ACOG and the NIH have historically resisted a full transition to HAPO-based IADPSG criteria, maintaining the two-step approach. Compare the evidence-based rationale for this 'high-threshold' approach versus the 'low-threshold' IADPSG approach.

Key Response

The IADPSG (based on HAPO) prioritizes sensitivity to identify all neonates at risk for metabolic over-stimulation.
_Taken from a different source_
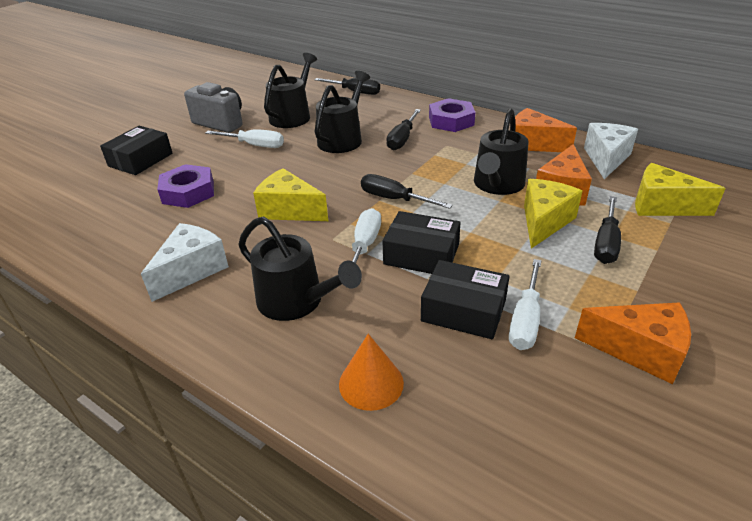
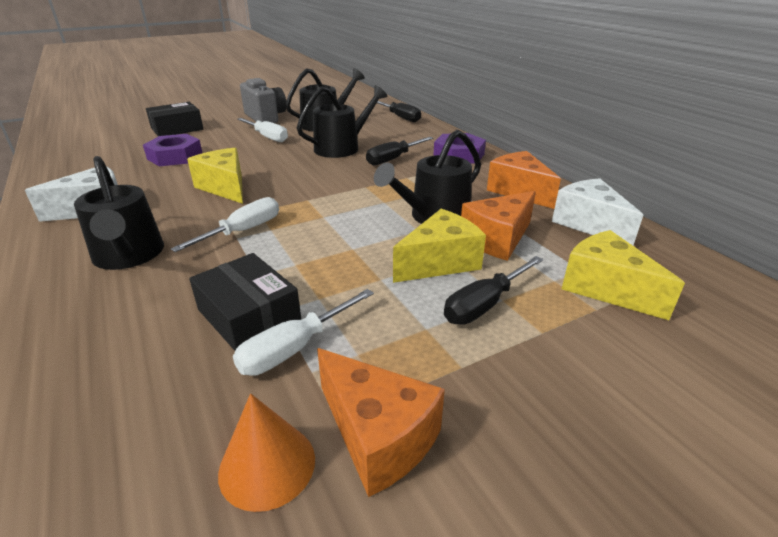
camera: 25 degrees right, 5 degrees down
orange cone [339,334,404,411] -> orange cone moved to [218,394,315,512]
black screwdriver [361,174,453,209] -> none
black box [382,211,461,274] -> none
white cheese [584,123,638,179] -> white cheese turned 75 degrees counterclockwise [552,178,643,245]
However, ACOG (referencing the NIH Consensus Development Conference) maintains the two-step Carpenter-Coustan or NDDG criteria because there is a lack of randomized controlled trial evidence showing that treating the 'mild' GDM cases identified only by IADPSG criteria actually improves long-term maternal or neonatal health outcomes enough to justify the increased healthcare costs and patient burden.

Clinical Landscape

Noteworthy Related Trials

2005

Australian Carbohydrate Intolerance Study in Pregnant Women (ACHOIS)

n = 1000 · NEJM

Tested

Dietary advice, blood glucose monitoring, and insulin if needed

Population

Women with mild gestational diabetes mellitus

Comparator

Routine antenatal care

Endpoint

Composite of serious perinatal complications

Key result: Treatment of mild gestational diabetes significantly reduced the risk of serious perinatal complications.
2009

Maternal-Fetal Medicine Units Network Trial

n = 958 · NEJM

Tested

Treatment for mild gestational diabetes (diet, exercise, and insulin)

Population

Pregnant women with mild gestational diabetes

Comparator

Routine obstetric care

Endpoint

Composite of perinatal death, small for gestational age, and other complications

Key result: Treatment reduced the risk of fetal overgrowth, shoulder dystocia, and cesarean delivery, though did not significantly reduce the primary composite outcome.
2020

Diabetes and Pregnancy Intervention Trial (DIPIT)

n = 4061 · Lancet Diabetes Endocrinol

Tested

Early screening and treatment for gestational diabetes

Population

Pregnant women

Comparator

Late screening

Endpoint

Neonatal composite outcome

Key result: Earlier identification and treatment of gestational diabetes did not lead to a significant difference in neonatal complications compared to standard screening.